I am a lot more sympathetic about the driving in BsAs than I was, but not enough to try it. It is the complete disregard for lanes that is frightening. If they took out the white lines then the free for all could be appreciated. The drivers really do allow one another to cut in. It seems the one going fastest should be allowed through - there will be a reason for hurrying. The horn is usually just to indicate presence but now and again anger if somebody is leaving a gap of more than a couple of yards to the car  in front. The drivers have to be accurate to about 4" in their sideways position as that is all that is allowed in overtaking!
Because I have learnt my numbers I sit in the front of the taxi to give the address, with my head about 3" from the meter, continually wondering if the seat belt locking mechanism will stop my hair being parted if there is an emergency stop.
Sometimes it is not the numbers that is the problem
Me: Gurruchaga 2266 ( that has got us home many times)

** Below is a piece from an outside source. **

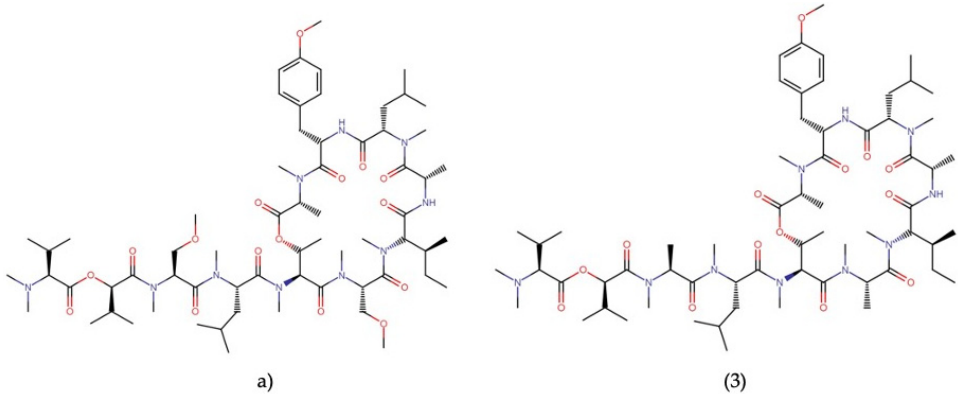
Figure 10. Chemical structures of ( a ) coibamide A and its derivative ( 3 ). This molecule showed potent cytotoxicity against NCI-H460 lung cancer cells and Neuro-2a mouse neuroblastoma cells, with LC 50 values lower than 23 nM, showing arrest in the G1 phase of the cell cycle [17]. In addition, coibamide A was evaluated against sev- eral tumor cell lines, including the NCI-60 panel of cancer cell lines , showing promising cy- tostatic and cytotoxic effects, with GI 50 values ranging between 0.4 and 7.6 nM, being the MDA-MB-468 line being the most sensitive (Table 6) [17,49,63]. Table 6. Coibamide A activity on cancer cell lines. Tested Cell Lines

Taxi: Gurruchaga o Gurruchaga ?
Me: Gurruchaga 
Taxi: grunt (translated as ok)
What was the significance of uttering those identical sounding words? I am sure there is no other Gurruchaga, not even deep in the Pampas.

Same taxi driver
Taxi: bla bla bla bla......
Me: No hablo Espanol
Taxi: bla bla bla bla.... Stops taxi!!
Taxi: bla bla bla Buenos Aires bla bla ....
Me (now expecting to be thrown out into the street, so with desperation: Me gusta (I love) Buenos Aires, Me gusta Argentina.
Taxi: grunt (translated as good) and we resume the journey.